Here's Why Volvos Are Considered Safe
I recently stumbled upon a YouTube video of a violent crash between a 2008-2016 Volvo XC70 wagon and a transport truck traveling at full speed. Miraculously, the driver of the Volvo was okay. You hear these kinds of stories time and time again with Volvos, but why?
Watching that, it's insane to think the driver came out ok. But they did.
When the small overlap crash test arrived from NHTSA in 2014, it essentially re-wrote the safety ratings of so many vehicles. The test consisted of an impact, but instead of it happening on one-half of the front end, the small overlap crash test directed the entire force of the vehicle against just one quarter of the front end. Cars that we thought were safe, were no longer.
Videos of cars crumpling like a piece of paper were all over the news. The Audi A4 tested “poor”, as did the Lexus IS250, among others.
Now, watch what happens when the Volvo XC90 encounters the same scenario. And yes, it's an SUV versus a small car, but the results speak for themselves.
Before we get into Volvo, it's worth recounting a list of automotive safety advancements:
1944 - Laminated windshield
1958 - Seatbelt invented
1966 - Crumple zones designed into vehicle structure
1984 - Law passed in USA to require seatbelts
1987 - Volvo installed airbags in their first car
1994 - Side airbags released in Volvo 850
1998 - Law passed for airbags required in cars for passenger and driver
1998 - Curtain airbag in Volvo S80
2000 - Dual stage airbags
2012 - Pedestrian airbag Volvo V40
Volvo has always been either ahead, or near the front of the curve when it comes to safety. Take for instance, Volvo's implementation of airbags in 1987 for the 240, 11 years before legislation made it mandatory for both driver and passenger sides of the vehicle to have them. Here's a fun fact: NHTSA purchased a number of Volvo 240's and used these cars as the benchmark when formulating the standards by which modern cars are tested today. Clearly, Volvo knew about safety, and the industry began to recognize this.
There is one case study that I'd like to point out that demonstrated Volvo's commitment to safety more than others.
The 2003 Volvo XC90 was released during a time when rollovers of SUVs were still a major concern.
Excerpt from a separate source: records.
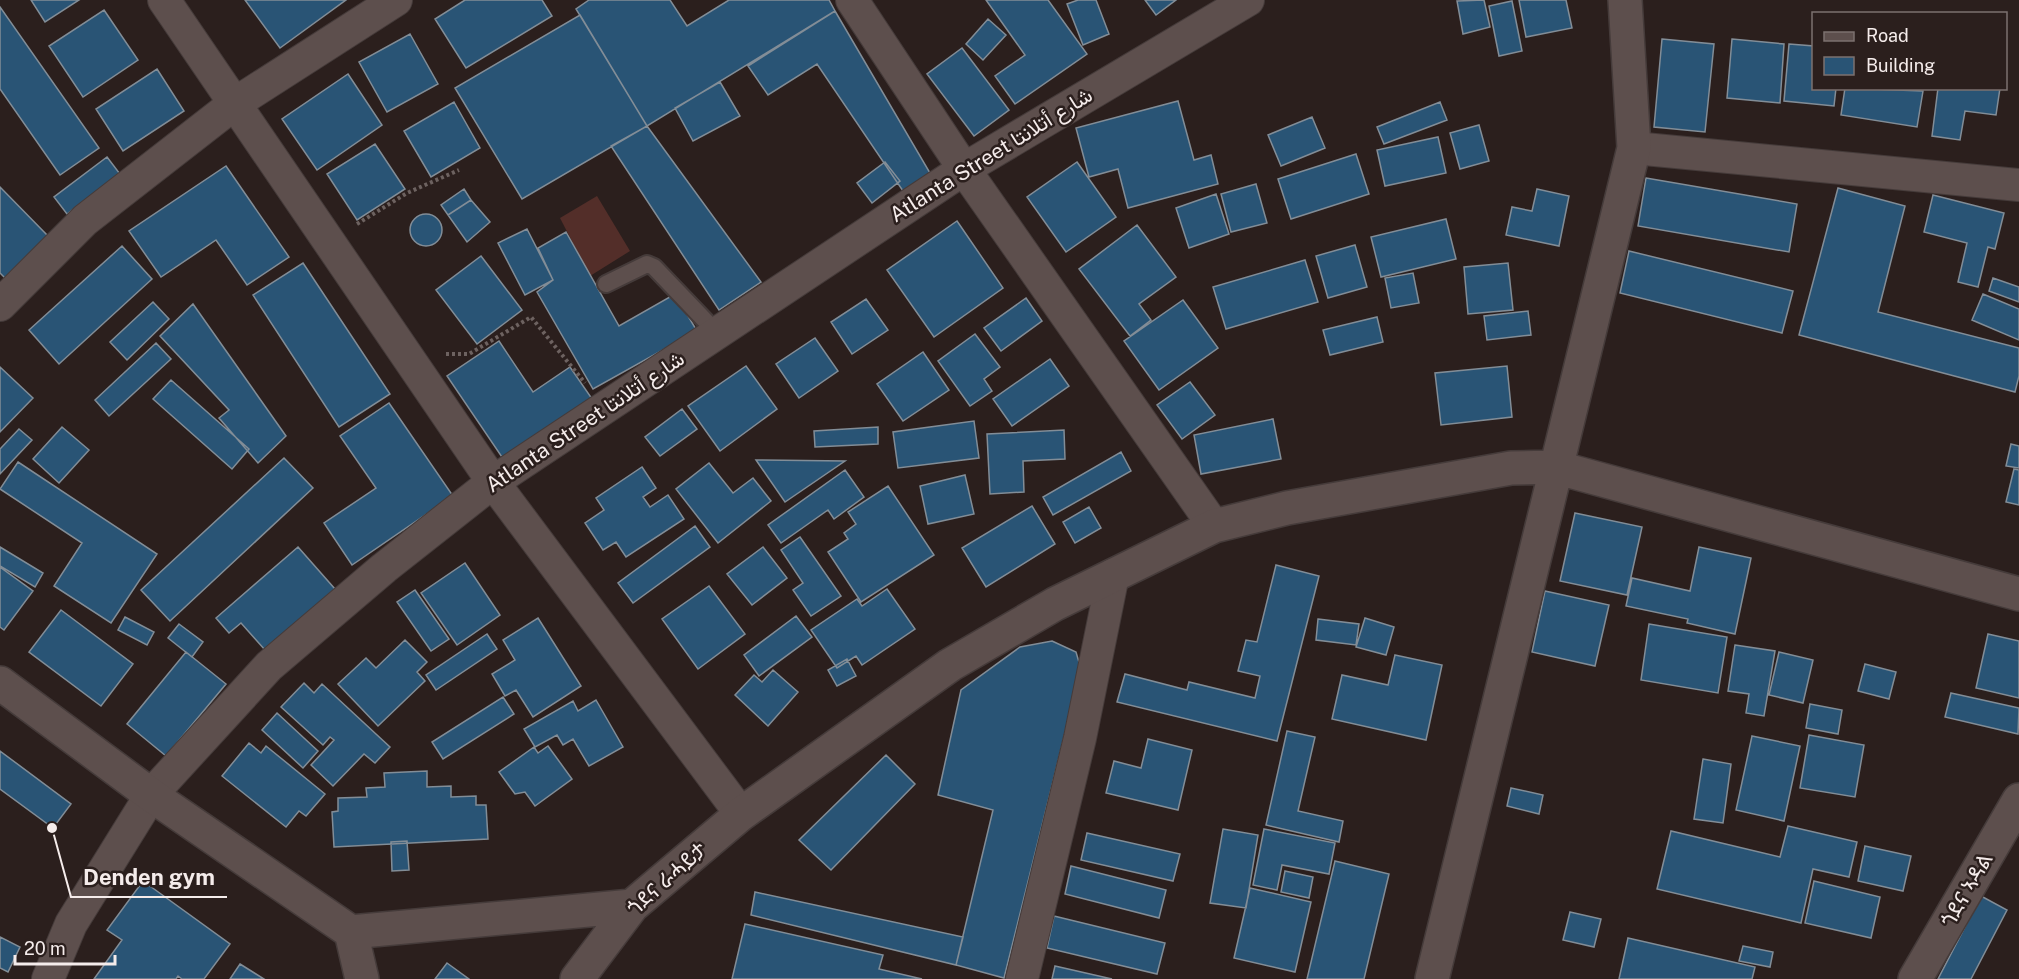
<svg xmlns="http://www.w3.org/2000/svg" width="2019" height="979" font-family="'Public Sans',Vazirmatn,'Noto Sans Ethiopic',sans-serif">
<rect width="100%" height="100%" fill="#2b1f1d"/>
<path fill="#532e29" d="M597 196 630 251 590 276 560 218Z"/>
<path fill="#295475" stroke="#828d97" stroke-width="1.5" d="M31 0H79L45 22Z
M245 0H346L280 48Z
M465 0H542L552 16 466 68 435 19Z
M589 0H670L687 26 729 0H829L835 11 647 126 576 9Z
M986 0H1048L1087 54 1015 104 995 76 1025 55Z
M1078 0H1096L1109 34 1083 45 1067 4Z
M1145 0H1176L1156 15Z
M1484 0 1490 27 1463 34 1457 1Z
M1519 0H1566L1572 28 1526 37Z
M1512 1 1522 51 1499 56 1489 6Z
M0 7 99 148 60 175 0 89Z
M104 10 138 60 83 97 49 46Z
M835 11 930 173 903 191 817 64 768 95 748 66Z
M580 15 647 126 522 199 455 88Z
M988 19 1006 35 983 60 966 44Z
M410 34 438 84 387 112 359 62Z
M1662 39 1714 44 1705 132 1654 127Z
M1732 39 1784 44 1780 103 1727 98Z
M1789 44 1814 46V88H1836L1834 106 1784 101Z
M962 48 1009 110 974 136 927 74Z
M157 69 184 111 123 151 96 109Z
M348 74 382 125 317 170 282 119Z
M720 82 740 116 693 141 675 108Z
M1845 88 1923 91 1917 127 1841 115Z
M1938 88H2000L1996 115 1965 111 1960 140 1932 136Z
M1178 101 1194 160 1211 155 1218 184 1128 208 1118 169 1089 177 1076 128Z
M454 102 480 148 431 177 404 131Z
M1440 102 1447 120 1384 144 1377 127Z
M1312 117 1325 148 1281 166 1268 135Z
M1479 125 1489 161 1460 169 1450 133Z
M647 126 761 282 719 310 611 146Z
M1438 137 1446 173 1385 186 1377 150Z
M375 144 405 189 357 220 327 174Z
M1356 154 1369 194 1291 219 1278 179Z
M107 157 120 174 67 214 54 197Z
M885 162 900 181 872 203 857 183Z
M1077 162 1116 217 1066 252 1027 197Z
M226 166 289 257 247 285 216 240 161 277 129 231Z
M1646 178 1797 204 1789 252 1638 226Z
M1256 184 1267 223 1231 232 1221 194Z
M0 187 48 236 5 278 0 273Z
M1838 188 1905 206 1878 312 2019 348V376L2015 392 1799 335Z
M464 189 471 200 448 215 441 205Z
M1537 189 1569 196 1559 246 1506 235 1512 207 1532 211Z
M1216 194 1229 234 1189 248 1176 208Z
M1933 195 2004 213 1995 249 1988 247 1978 287 1958 282 1967 243 1924 232Z
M471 200 490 222 467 242 448 215Z
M410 230a16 16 0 1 1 32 0a16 16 0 1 1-32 0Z
M1446 219 1456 259 1381 277 1371 237Z
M957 221 1003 288 934 337 887 270Z
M1137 225 1176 277 1139 304 1151 320 1130 336 1079 269Z
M527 229 553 280 525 295 498 243Z
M566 232 619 326 675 294 697 331 593 389 537 292 553 280 538 248Z
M1355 245 1367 287 1328 298 1316 256Z
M122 246 152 279 59 364 29 330Z
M1629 251 1793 291 1782 333 1620 293Z
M481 256 522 310 477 344 436 290Z
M1305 260 1318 302 1226 329 1213 287Z
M303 263 390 394 339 427 253 295Z
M1508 263 1513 310 1468 314 1464 267Z
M1413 273 1419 303 1391 308 1385 278Z
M1993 278 2019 287V302L1989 291Z
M1983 294 2019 309V340L1972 320Z
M1026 298 1042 321 1001 351 984 328Z
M866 299 888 330 852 354 831 322Z
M1183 300 1218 348 1159 390 1124 341Z
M153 302 169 319 127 360 110 342Z
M193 304 286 436 258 463 219 418 229 410 160 336Z
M1528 311 1531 335 1487 340 1484 316Z
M1377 317 1383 342 1330 355 1323 330Z
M975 334 1000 367 984 379 992 391 970 406 938 361Z
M815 338 838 371 799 398 776 364Z
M499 341 533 392 570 367 597 406 508 466 447 376Z
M156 343 171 359 109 416 95 400Z
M923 352 949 390 903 421 877 384Z
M1050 359 1069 386 1012 426 993 399Z
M746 366 777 409 720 451 688 406Z
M1507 366 1512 417 1441 425 1435 373Z
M0 367 33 398 0 432Z
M171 380 249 449 232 469 153 399Z
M1190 382 1215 415 1182 439 1157 405Z
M389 403 453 496 352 565 324 523 376 488 340 436Z
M682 409 697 429 660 456 645 437Z
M1273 419 1281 459 1201 474 1194 435Z
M974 421 979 458 898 468 893 432Z
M62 427 89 450 59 483 33 459Z
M878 427V444L815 447 814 431Z
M19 429 32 440 0 474V449Z
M1064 430 1065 459 1023 461 1024 492 990 494 987 434Z
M2011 444 2019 446V468L2006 466Z
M1121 452 1131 471 1053 515 1043 497Z
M284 458 313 488 170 621 141 590Z
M756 460 845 461 785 502Z
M18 462 157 554 111 623 54 586 82 543 0 489Z
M709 463 733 493 753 478 771 501 718 543 676 489Z
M642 467 656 488 643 497 650 507 668 495 684 519 626 557 616 542 603 550 585 523 604 510 596 498Z
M2014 469 2019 470V505L2006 502Z
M845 470 864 497 834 519 828 510 781 543 768 525Z
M965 475 974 514 928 524 920 486Z
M888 486 934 555 861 602 828 552 848 539 844 533 856 524 848 512Z
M1032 506 1055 544 986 587 962 548Z
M1089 507 1101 528 1075 543 1063 522Z
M1575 513 1642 527 1627 595 1560 581Z
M695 526 710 547 633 603 618 583Z
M800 537 841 596 811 616 793 590 803 583 781 550Z
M0 547 43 573 35 587 0 566Z
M298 547 335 589 265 650 241 623 229 633 216 618Z
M763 547 787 578 752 605 727 574Z
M1699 547 1751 558 1735 634 1687 623 1688 619 1626 606 1632 578 1690 591Z
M465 563 500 615 457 645 421 593Z
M1276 565 1319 576 1277 741 1117 702 1125 674 1187 690 1189 682 1255 698 1260 676 1238 671 1246 640 1257 642Z
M0 567 33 591 4 630 0 627Z
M709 586 745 634 698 669 662 619Z
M887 589 915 629 862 665 856 656 837 668 811 630 857 599 862 606Z
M415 590 449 639 431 651 397 602Z
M1545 591 1609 605 1595 666 1532 652Z
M61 610 133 664 101 706 29 652Z
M796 616 812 637 759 676 744 655Z
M125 617 154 632 147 645 118 630Z
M538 618 581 686 533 717 516 690 505 696 492 674 515 660 503 640Z
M1365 618 1394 627 1386 655 1356 647Z
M1318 619 1359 624 1356 645 1316 640Z
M179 624 203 642 192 657 168 638Z
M1649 624 1727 637 1718 693 1641 680Z
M487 634 497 649 436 690 426 675Z
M1988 634 2019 641V698L1976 688Z
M405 640 427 662 417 672 425 681 378 726 338 684 366 658 376 668Z
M1052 641 1076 652 1081 669 1004 978 956 965 993 810 938 795 961 690 1020 647Z
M1735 645 1775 651 1764 716 1746 713 1749 694 1728 691Z
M186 652 226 684 166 756 127 724Z
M1779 652 1813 660 1803 703 1769 695Z
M1395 655 1442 665 1426 740 1332 719 1342 675 1388 685Z
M847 659 856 676 837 686 828 670Z
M1865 664 1896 672 1889 699 1858 691Z
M773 670 798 692 768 726 735 695 754 675 762 682Z
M304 683 314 693 322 684 390 747 375 763 364 754 333 786 311 765 334 740 330 737 323 745 281 707Z
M1951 693 2019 708 2018 734 1945 717Z
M503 697 514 714 443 759 432 742Z
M596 700 623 747 589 766 573 739 563 745 557 735 535 747 524 729 573 701 578 711Z
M1810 704 1842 710 1838 734 1806 728Z
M277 713 318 751 303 768 262 730Z
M1287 731 1315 737 1298 811 1343 821 1339 842 1266 825Z
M1809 735 1864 745 1855 797 1800 788Z
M1752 736 1800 746 1784 821 1736 810Z
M1148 739 1192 750 1178 810 1106 793 1114 761 1141 768Z
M249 743 261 753 266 746 325 794 306 816 299 811 286 827 222 776Z
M548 746 572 779 535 806 525 792 515 794 499 772 534 747 538 753Z
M0 751 71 804 53 828 0 789Z
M886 755 915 784 831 870 799 840Z
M1703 759 1731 764 1723 823 1694 819Z
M427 771V787L451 786V797L476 796V805H486L488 839 334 847 332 812 338 811V798L367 797 366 788 385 787 384 773Z
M1511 788 1543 795 1539 814 1507 806Z
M1788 826 1857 842 1849 877 1813 869 1801 923 1657 889 1671 831 1780 857Z
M1223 829 1258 835 1246 908 1210 903Z
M1264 829 1335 843 1329 874 1282 865 1277 890 1253 885Z
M1087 833 1180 854 1173 881 1081 860Z
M407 841 409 870 392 871 391 842Z
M1865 846 1911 856 1903 891 1858 881Z
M1335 861 1389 874 1364 979H1307Z
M1071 866 1166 890 1159 918 1065 894Z
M1285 871 1313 877 1309 898 1281 892Z
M143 881 230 944 204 979H182L178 976 176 979H94L122 940 107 930Z
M1814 881 1880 897 1871 938 1805 923Z
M1250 888 1311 902 1295 972 1234 958Z
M755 892 963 937 956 965 751 915Z
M1981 896 2007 910 1971 979H1938Z
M1570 912 1601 919 1594 947 1563 940Z
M1054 916 1165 943 1157 974 1047 948Z
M745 924 883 955 879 969 922 979H732Z
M0 937 20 947 8 972 0 968Z
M1628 938 1755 967 1752 979H1619Z
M1743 946 1773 952 1770 967 1739 961Z
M447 963 469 979H435Z
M240 964 264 979H230Z
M1055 966 1112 979H1052Z"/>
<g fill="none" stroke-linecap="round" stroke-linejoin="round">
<g stroke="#453b3a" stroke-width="20">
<path id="lane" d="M606 284 647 264 654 267 717 333"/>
</g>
<g stroke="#453b3a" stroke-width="34">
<path id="street" d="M164 0 493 482 741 814
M852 0 964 169 1214 526
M1634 148 2019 185
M0 305 85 220 234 104 396 0
M48 979 71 924 151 795 269 666 384 568 493 482 964 169 1248 0
M1022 979 1080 738 1113 575"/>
</g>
<g stroke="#453b3a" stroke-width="36">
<path id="secondary" d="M0 683 151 795 351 932 632 906
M351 932 362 979
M577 979 632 906 741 814 950 665 1055 604 1214 526 1287 508 1511 468 1555 467 2019 594
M1432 979 1634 148 1625 0
M1915 979 2019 800"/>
</g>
<path stroke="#6d6260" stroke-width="4" stroke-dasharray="3 3" stroke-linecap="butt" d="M357 224 407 193 459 170
M446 354H469L531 317 585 383"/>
<use href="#lane" stroke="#5d4f4d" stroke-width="16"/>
<use href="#street" stroke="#5d4f4d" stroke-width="32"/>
<use href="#secondary" stroke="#5d4f4d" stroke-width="33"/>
</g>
<g text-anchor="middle" stroke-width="5" stroke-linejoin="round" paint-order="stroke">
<g font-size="21" fill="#f5eceb" stroke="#2b1f1d">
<text transform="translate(991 155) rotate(-32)" y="7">Atlanta Street شارع أتلانتا</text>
<text transform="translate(585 422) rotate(-34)" y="7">Atlanta Street شارع أتلانتا</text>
<text transform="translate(667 879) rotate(-42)" y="7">ጎደና ራሓይታ</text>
<text transform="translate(1967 890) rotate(-60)" y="7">ጎደና ኣዳል</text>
</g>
</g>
<path fill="none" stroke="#f5eceb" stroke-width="2" d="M52 828L71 897H227"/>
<circle fill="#f5eceb" stroke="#2b1f1d" stroke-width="2" cx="52" cy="828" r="6"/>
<g font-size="22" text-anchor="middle" font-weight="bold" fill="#f5eceb" stroke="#2b1f1d" stroke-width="5" stroke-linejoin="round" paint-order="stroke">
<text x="149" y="885">Denden gym</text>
</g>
<rect x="1812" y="12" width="195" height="78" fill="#2b1f1d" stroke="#7c716f" stroke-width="1.5"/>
<rect x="1824" y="32" width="30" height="9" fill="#5d4f4d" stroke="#7c716f" stroke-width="1.5"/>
<text x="1866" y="42" font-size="18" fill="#f5eceb">Road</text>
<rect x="1824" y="57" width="30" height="18" fill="#295475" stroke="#7c716f" stroke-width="1.5"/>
<text x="1866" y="72" font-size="18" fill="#f5eceb">Building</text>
<path d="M15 955v9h100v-9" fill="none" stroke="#f5eceb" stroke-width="3"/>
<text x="24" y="955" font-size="18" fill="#f5eceb" stroke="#2b1f1d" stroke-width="4.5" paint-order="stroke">20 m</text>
</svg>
The Firestone Tire and Ford Explorer controversy did little to quell the issue, as did the rollover crisis of the Mercedes A-Class. Volvo tackled these concerns in two ways: active, and passive safety.
Active safety was implemented with an electronic stability control system that mitigated the effects of a roll-overs through strategic braking of individual wheels. When sensors noticed an impending roll-over, the computer would cut engine power, and clamp the brakes down on the outer front wheel in an attempt to skid the wheel, as opposed to allowing the rubber tires to grip, and thus, roll the car.
Passive safety for the XC90 was beyond most cars of its generation. Key components such as the B-pillar, roof cross-member, and rear crash structure were made of high strength boron steel to ensure the passenger cell remained intact in a roll-over event. In fact, the governing body up to this point had only rated vehicles for roll-over based on mathematical equations, and not physical tests. Again, Volvo was ahead of the curve.
In addition to roll-overs, Volvo ensured the safety of other vehicle occupants by developing a structure below the engine that correctly impacts the crash safety mechanisms of smaller vehicles, reducing the chance of injury, and over-riding an opposing vehicle. Not to leave the third row occupants out of the story, the XC90 was the first 3-row vehicle to have curtain airbags for all occupants, as well as a rear crash structure to protect them in the case of a rear-end collision.
Safety doesn't just stop at active or passive safety for Volvo, it is integrated into a whole host of other facets that you never think about until you pause and realize that yes, it actually is a safety feature.
Why are their seats so comfortable and ergonomically designed? To reduce driver fatigue.
Why do most Volvo's have automatic climate control (First seen in the 700-series)? To reduce driver distraction and improve driver comfort so they can pay more attention to the road.
On the mechanical front, Volvo's were some of the first production vehicles to come equipped with ABS and disc brakes, for obvious reasons.
Let's take a look at a few crash or strength tests involving Volvos:
The "let's drive off a cliff" test with no CGI.
The "Stack as many cars on their roof as you can" test.
The "oops I rolled over" rollover test.
The "sleepy driver drives off the road into a ditch" test.
The high-tech vehicle-vehicle offset angle crash test
The "not-a-crash-test crash test." FYI: The Volvo 850 was launched in 1991 and yes, it can survive a crash.
Through this small snapshot of Volvo's history, it is easy to see that the basic tenants of safety are the pillars of what Volvo stands for. I leave you with a question. Should it be surprising how a 12-year old vehicle performed significantly better in a recent crash test than many other modern vehicles? Or should it be more surprising that other vehicles today are seemingly one step behind Volvo's safety?